**TASK PROMPT**.
The response should consist only of the lines from the one with "(540, 269) none" to the end of the data below, copied exactly and without pictures.

--- DATA PROVIDED Enclosed Below ---

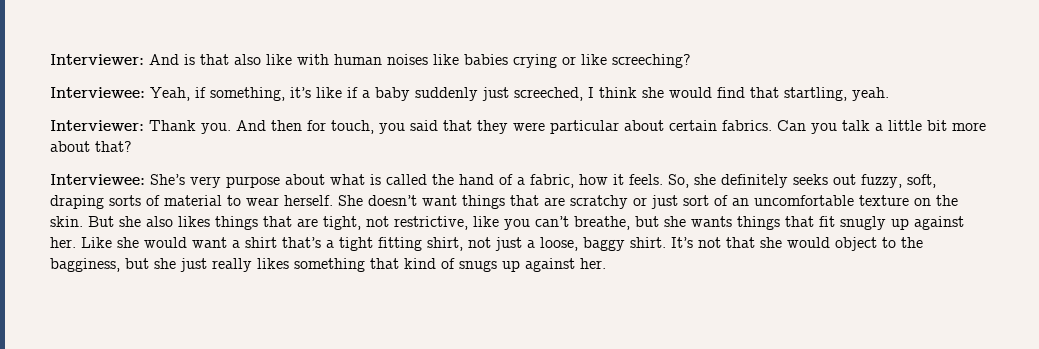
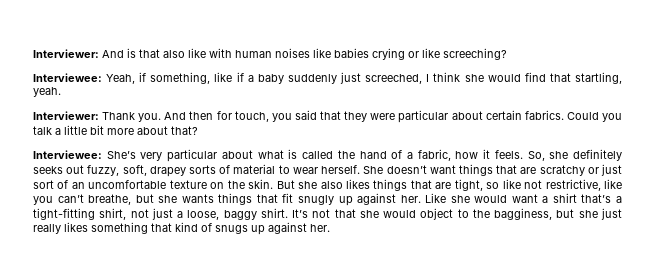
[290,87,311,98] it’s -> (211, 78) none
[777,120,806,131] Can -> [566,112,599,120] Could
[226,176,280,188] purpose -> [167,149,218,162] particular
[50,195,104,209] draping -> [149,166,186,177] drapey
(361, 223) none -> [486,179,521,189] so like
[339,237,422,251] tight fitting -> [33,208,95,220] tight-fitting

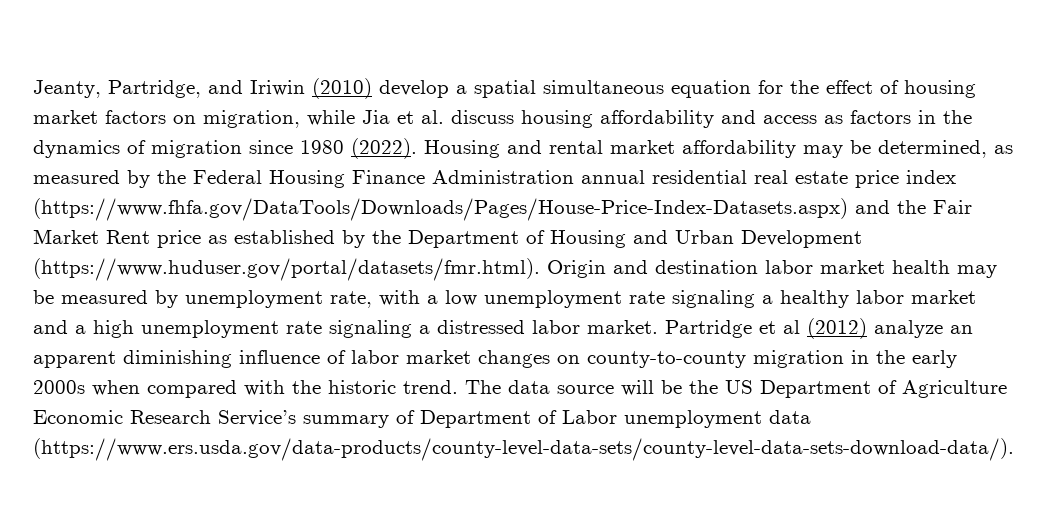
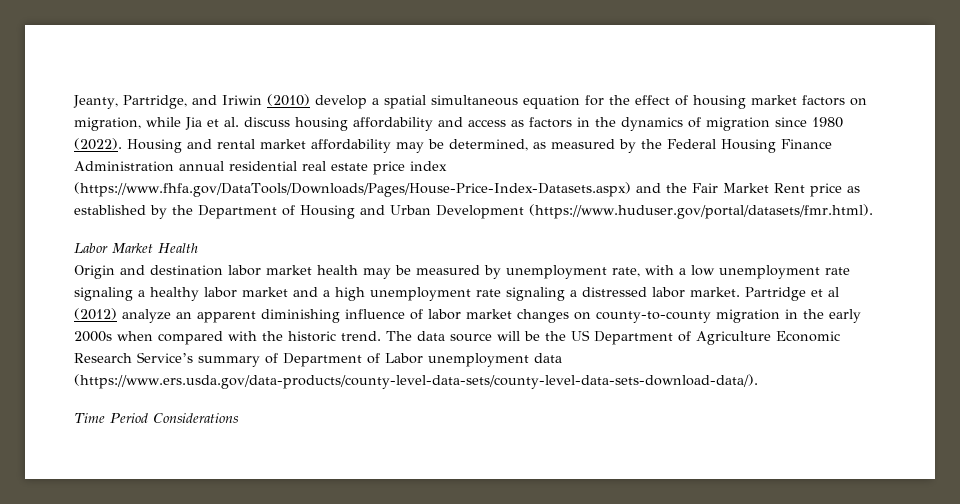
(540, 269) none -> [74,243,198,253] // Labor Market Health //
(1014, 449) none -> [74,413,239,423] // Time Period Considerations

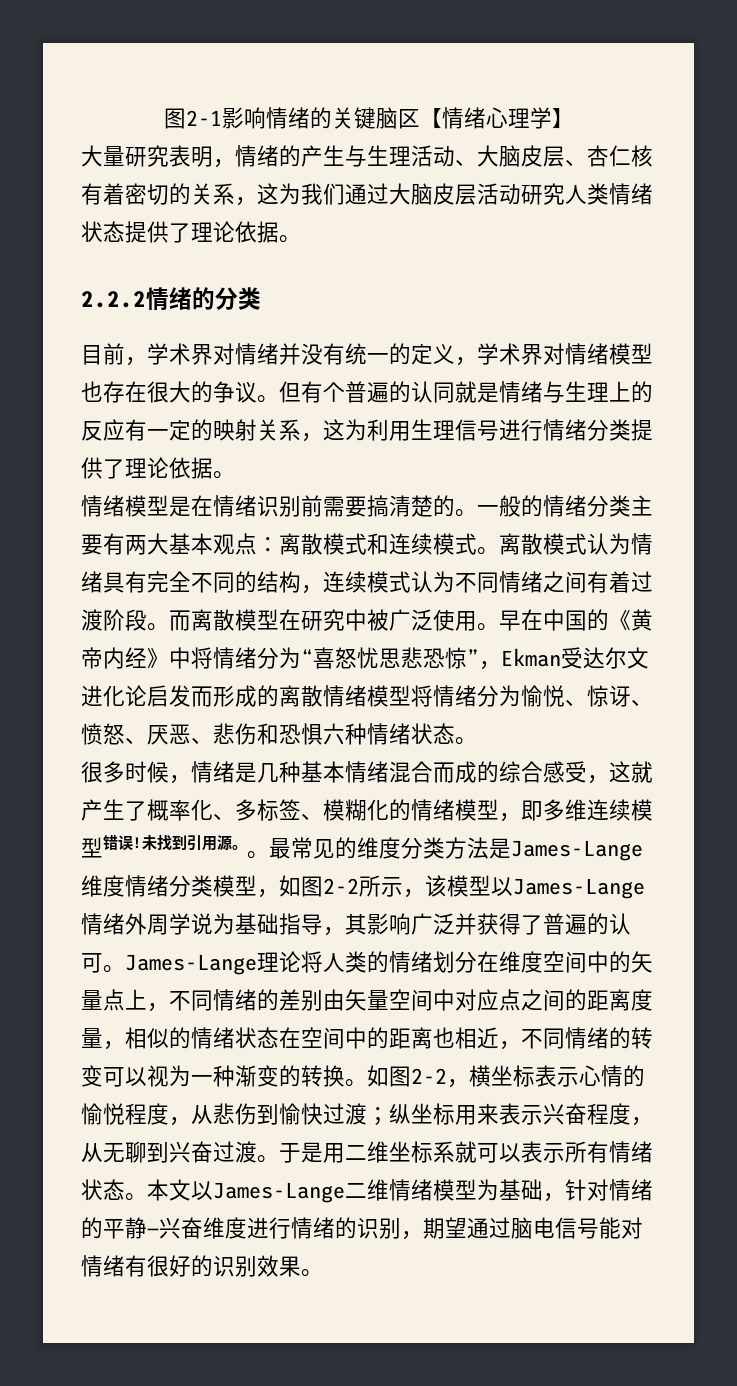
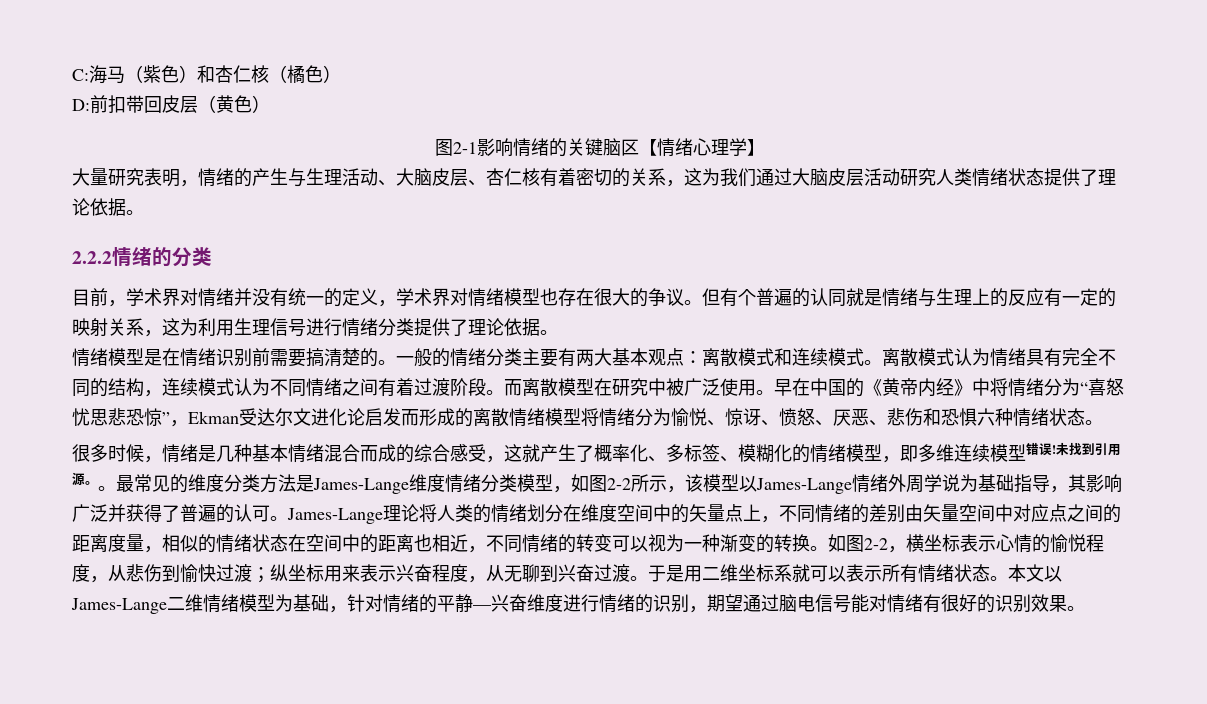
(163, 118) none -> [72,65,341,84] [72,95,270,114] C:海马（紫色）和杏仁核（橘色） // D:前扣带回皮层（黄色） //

--- End of Enclosed DATA PROVIDED ---

**RESULT FOR THIS TASK**.
(540, 269) none -> [74,243,198,253] // Labor Market Health //
(1014, 449) none -> [74,413,239,423] // Time Period Considerations

(163, 118) none -> [72,65,341,84] [72,95,270,114] C:海马（紫色）和杏仁核（橘色） // D:前扣带回皮层（黄色） //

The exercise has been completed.